(Saved data entries)
++++++++++++++++++++

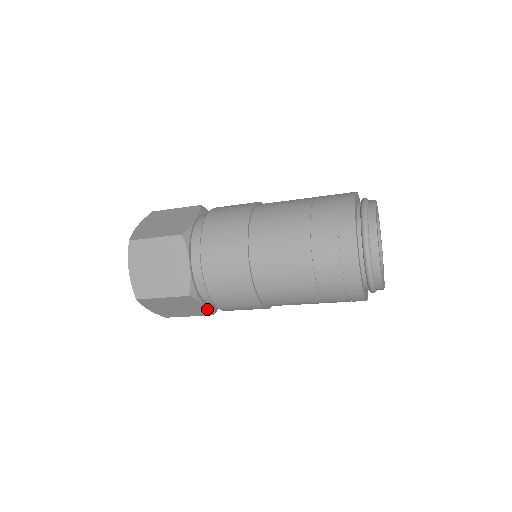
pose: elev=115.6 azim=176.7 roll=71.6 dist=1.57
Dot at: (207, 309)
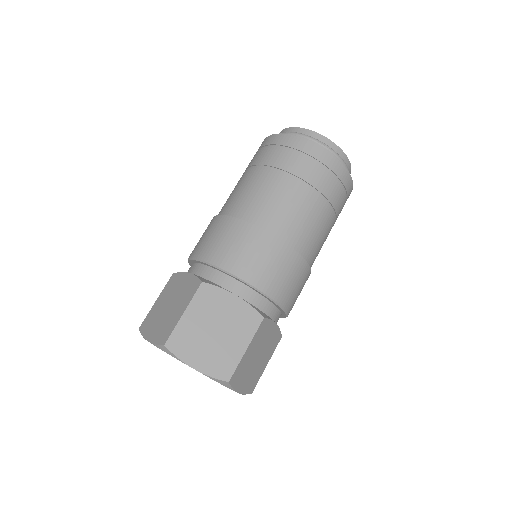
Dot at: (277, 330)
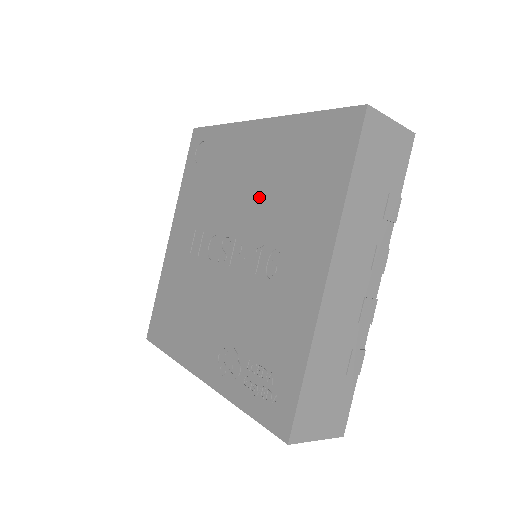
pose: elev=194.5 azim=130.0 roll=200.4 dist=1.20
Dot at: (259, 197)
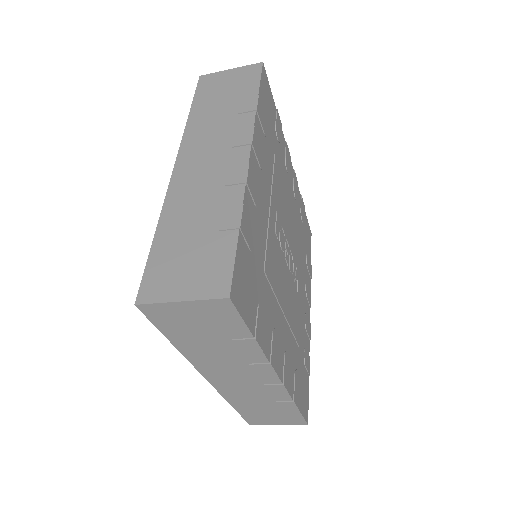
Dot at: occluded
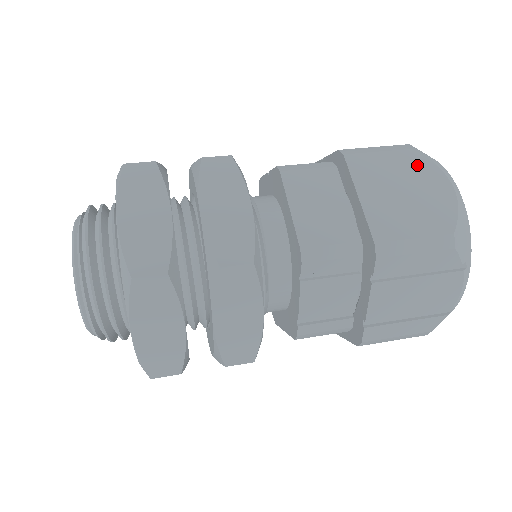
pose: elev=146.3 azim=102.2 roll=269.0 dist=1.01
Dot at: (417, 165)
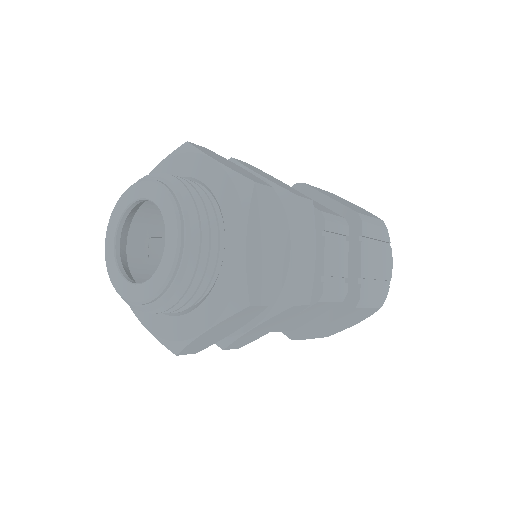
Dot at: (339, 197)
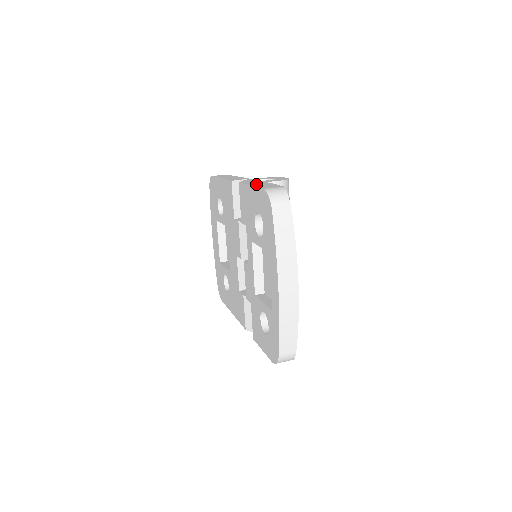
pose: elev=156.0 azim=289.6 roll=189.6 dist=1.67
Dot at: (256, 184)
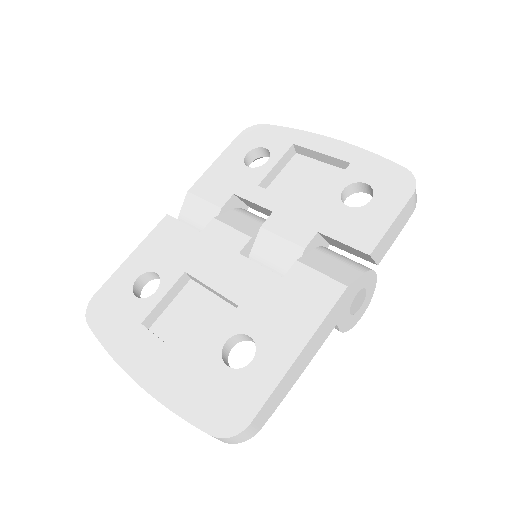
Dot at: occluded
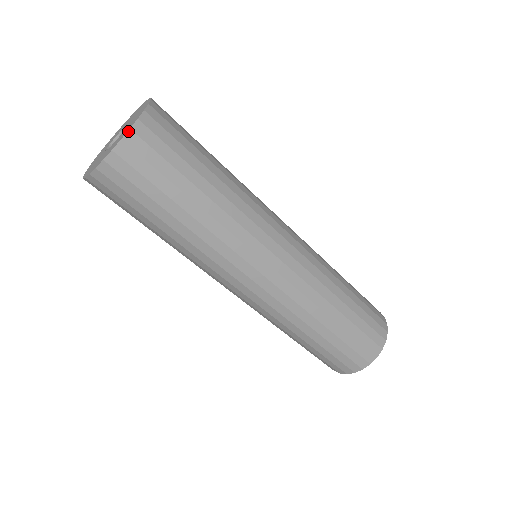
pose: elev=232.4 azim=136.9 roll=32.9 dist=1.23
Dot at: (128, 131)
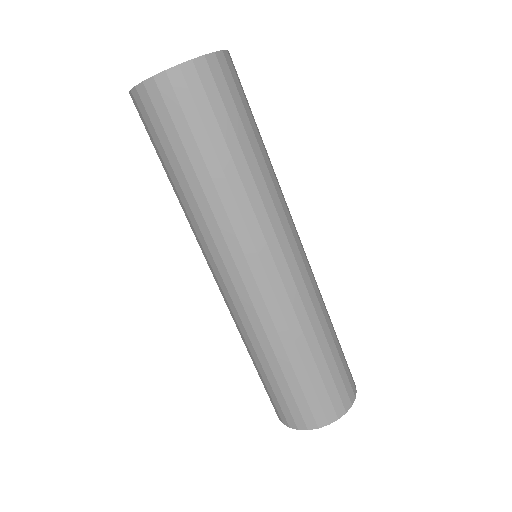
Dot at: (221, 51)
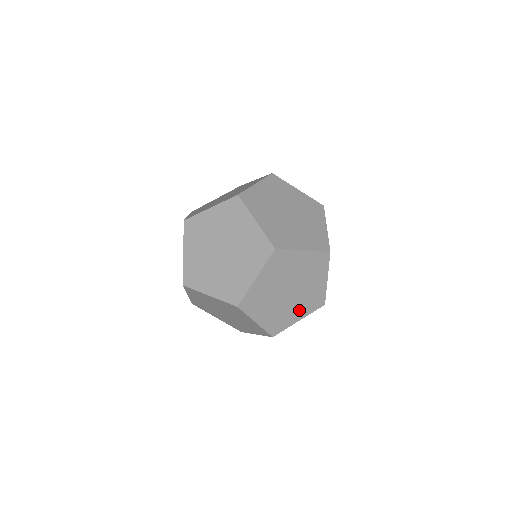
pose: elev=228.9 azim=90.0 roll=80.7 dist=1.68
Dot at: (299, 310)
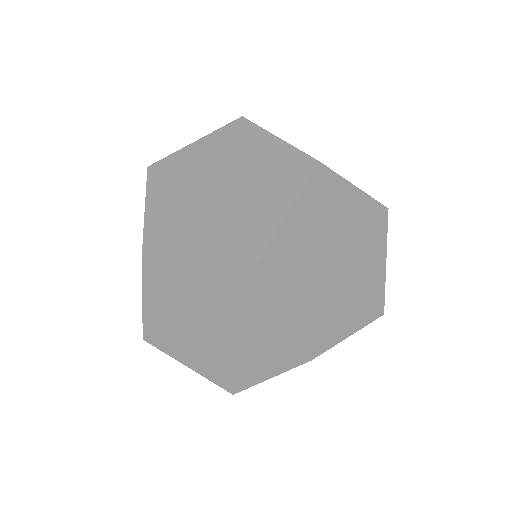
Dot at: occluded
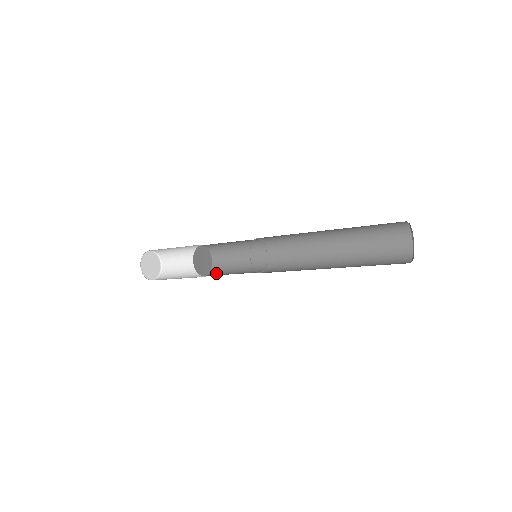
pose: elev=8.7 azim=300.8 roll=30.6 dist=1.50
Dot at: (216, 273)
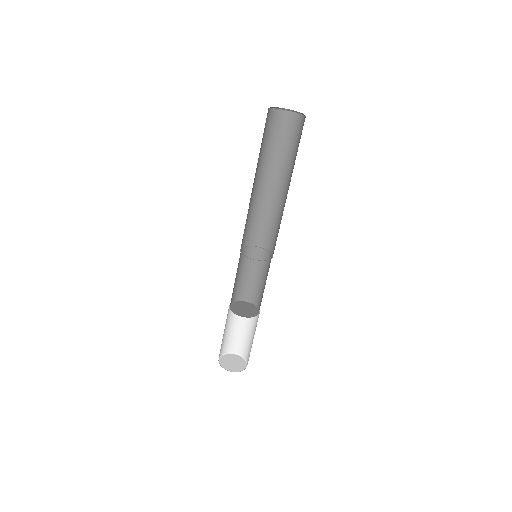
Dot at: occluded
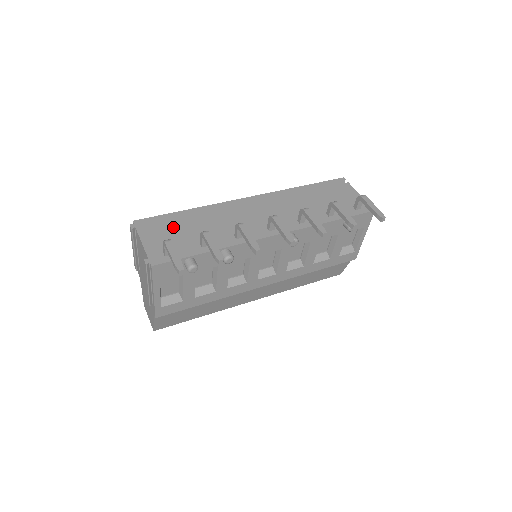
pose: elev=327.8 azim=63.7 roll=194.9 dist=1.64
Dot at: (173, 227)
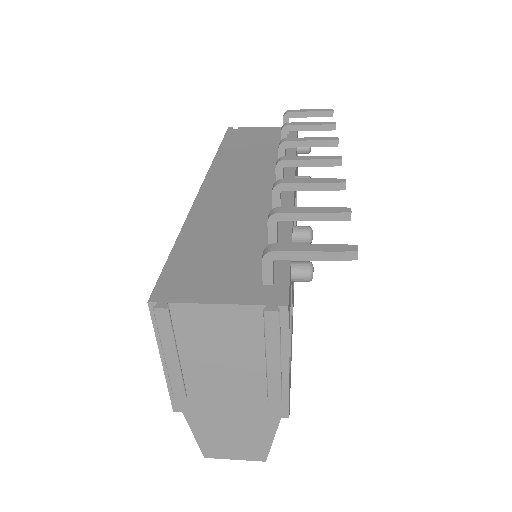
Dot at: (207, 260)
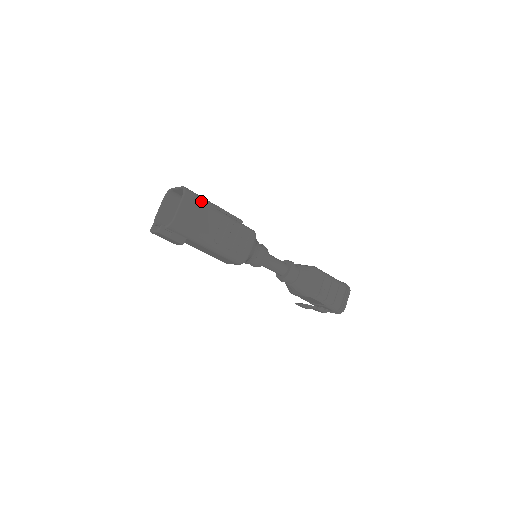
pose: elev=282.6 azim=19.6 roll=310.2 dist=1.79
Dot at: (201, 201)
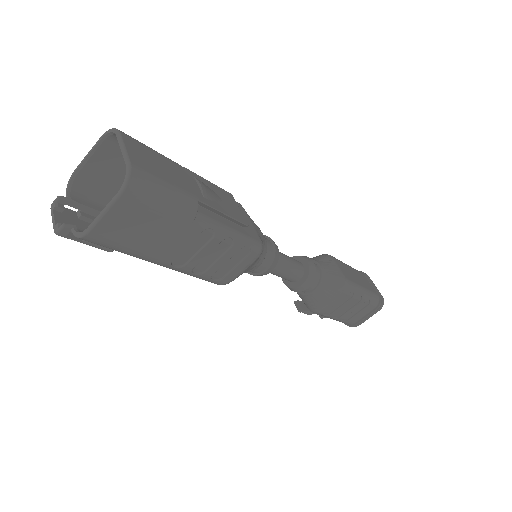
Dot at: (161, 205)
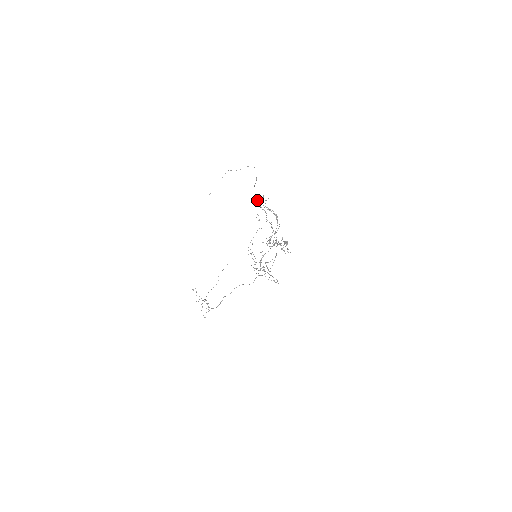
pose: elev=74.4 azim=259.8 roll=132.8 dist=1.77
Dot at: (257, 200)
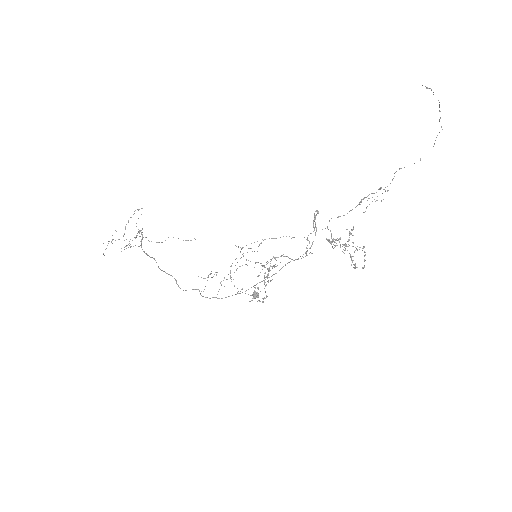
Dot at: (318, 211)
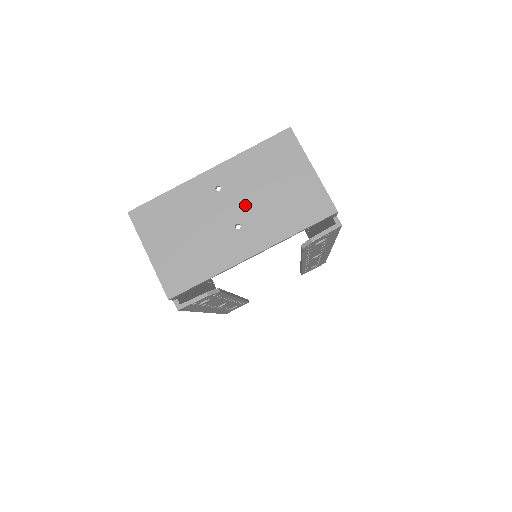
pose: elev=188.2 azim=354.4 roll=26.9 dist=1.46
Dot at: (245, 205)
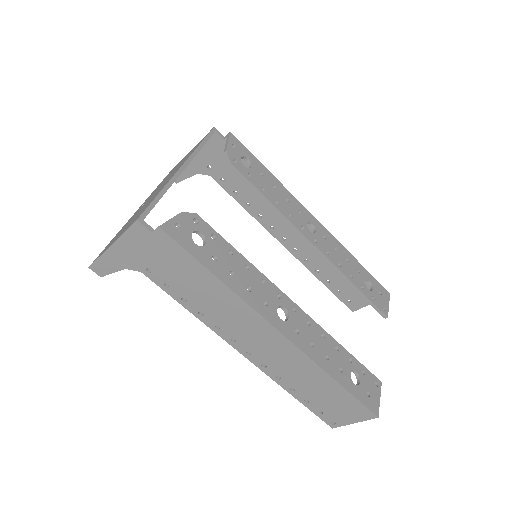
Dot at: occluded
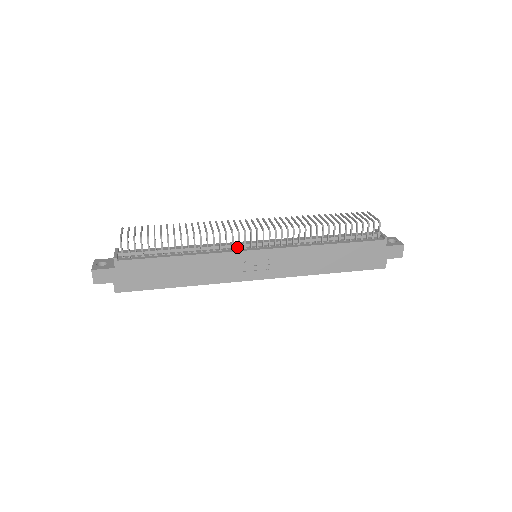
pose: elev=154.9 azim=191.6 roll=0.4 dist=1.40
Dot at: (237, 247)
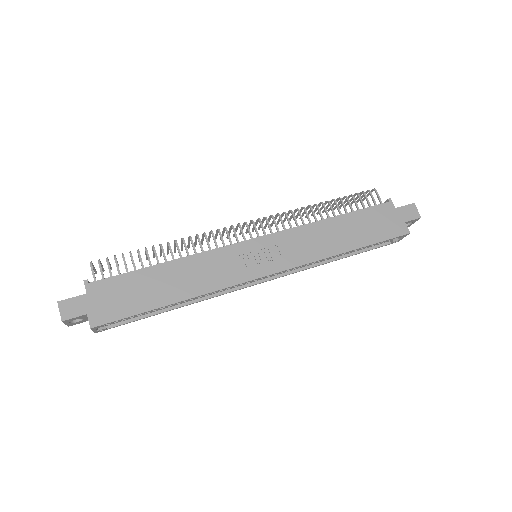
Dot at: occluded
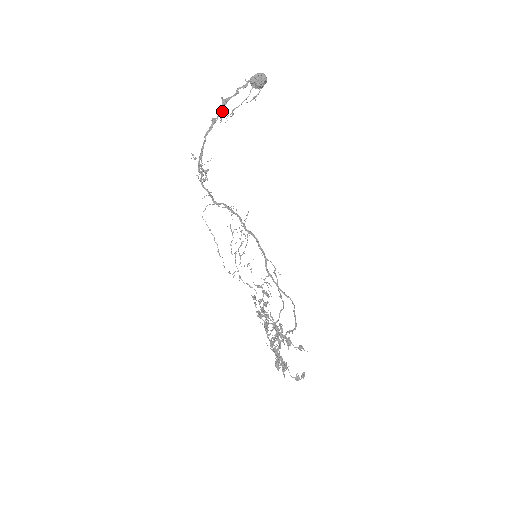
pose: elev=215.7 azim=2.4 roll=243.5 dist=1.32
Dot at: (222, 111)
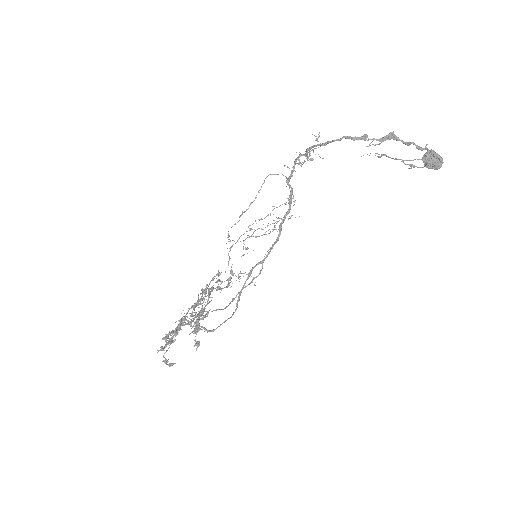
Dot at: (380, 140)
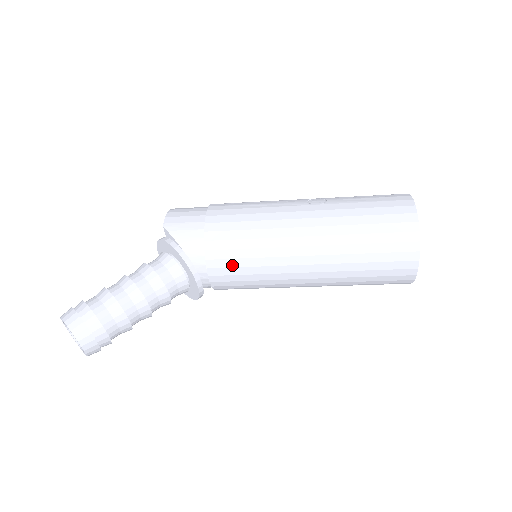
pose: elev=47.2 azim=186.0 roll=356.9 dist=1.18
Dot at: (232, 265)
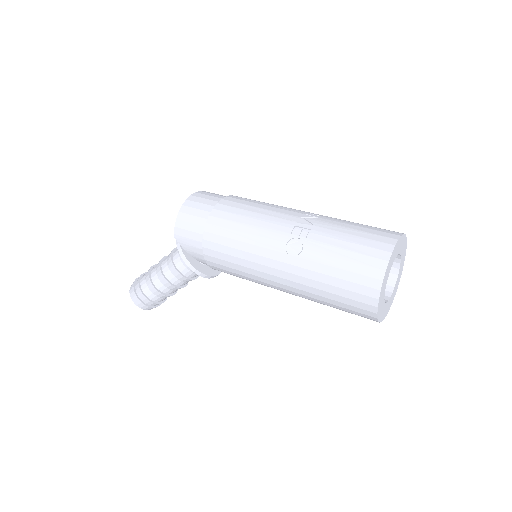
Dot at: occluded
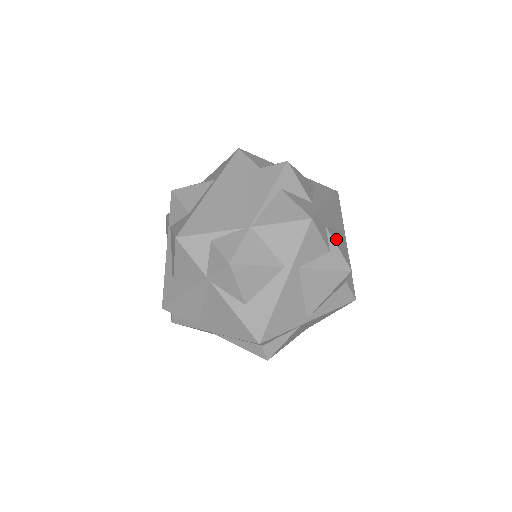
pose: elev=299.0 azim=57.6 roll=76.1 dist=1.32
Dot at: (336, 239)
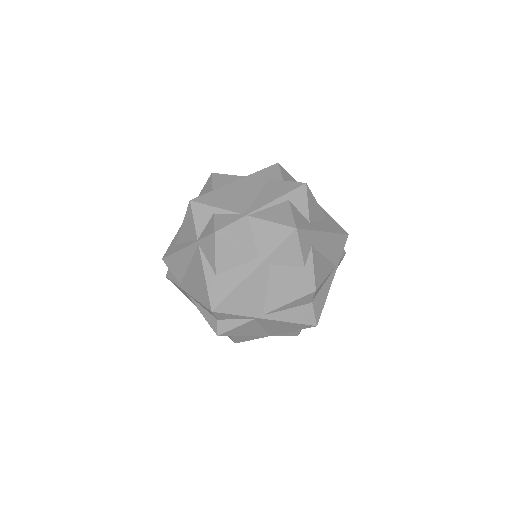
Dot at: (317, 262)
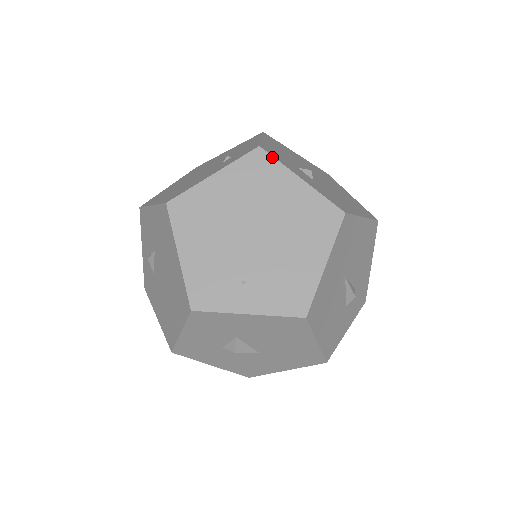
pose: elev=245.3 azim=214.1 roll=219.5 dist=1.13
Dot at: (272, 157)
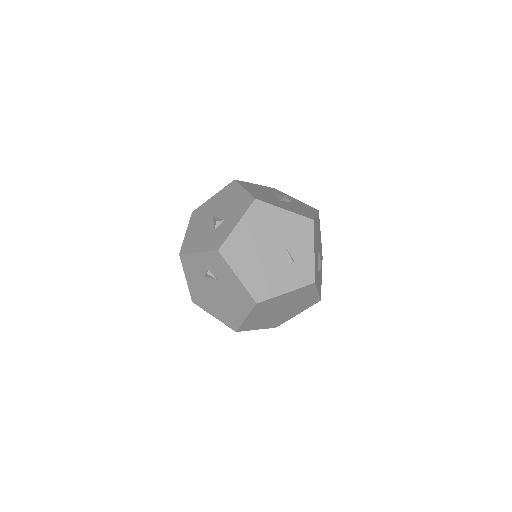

++++++++++++++++++++

TASK BRIEF:
Rewrite all the lines above, putting "distance" wherever "dist" appears and keeping everything else the same. Leave the pictures out.

EXERCISE OUTPUT:
pose: elev=115.6 azim=176.7 roll=71.6 distance=1.57
Dot at: (207, 309)
Dot at: (277, 330)
pose: elev=194.5 azim=130.0 roll=200.4 distance=1.20
Dot at: (259, 197)
Dot at: occluded
pose: elev=146.3 azim=102.2 roll=269.0 distance=1.01
Dot at: (417, 165)
Dot at: (339, 197)
pose: elev=156.0 azim=289.6 roll=189.6 distance=1.67
Dot at: (256, 184)
Dot at: occluded
pose: elev=232.4 azim=136.9 roll=32.9 distance=1.23
Dot at: (128, 131)
Dot at: (221, 51)
pose: elev=228.9 azim=90.0 roll=80.7 distance=1.68
Dot at: (299, 310)
Dot at: occluded
pose: elev=8.7 azim=300.8 roll=30.6 distance=1.50
Dot at: (216, 273)
Dot at: occluded
pose: elev=327.8 azim=63.7 roll=194.9 distance=1.64
Dot at: (173, 227)
Dot at: (207, 260)
pose: elev=282.6 azim=19.6 roll=310.2 distance=1.79
Dot at: (201, 201)
Dot at: (161, 205)
pose: elev=74.4 azim=259.8 roll=132.8 distance=1.77
Dot at: (257, 200)
Dot at: (318, 211)
pose: elev=188.2 azim=354.4 roll=26.9 distance=1.46
Dot at: (245, 205)
Dot at: occluded
pose: elev=154.9 azim=191.6 roll=0.4 distance=1.40
Dot at: (237, 247)
Dot at: occluded
pose: elev=215.7 azim=2.4 roll=243.5 distance=1.32
Dot at: (222, 111)
Dot at: (380, 140)
pose: elev=47.2 azim=186.0 roll=356.9 distance=1.18
Dot at: (232, 265)
Dot at: occluded
pose: elev=299.0 azim=57.6 roll=76.1 distance=1.32
Dot at: (336, 239)
Dot at: (317, 262)
pose: elev=245.3 azim=214.1 roll=219.5 distance=1.13
Dot at: (272, 157)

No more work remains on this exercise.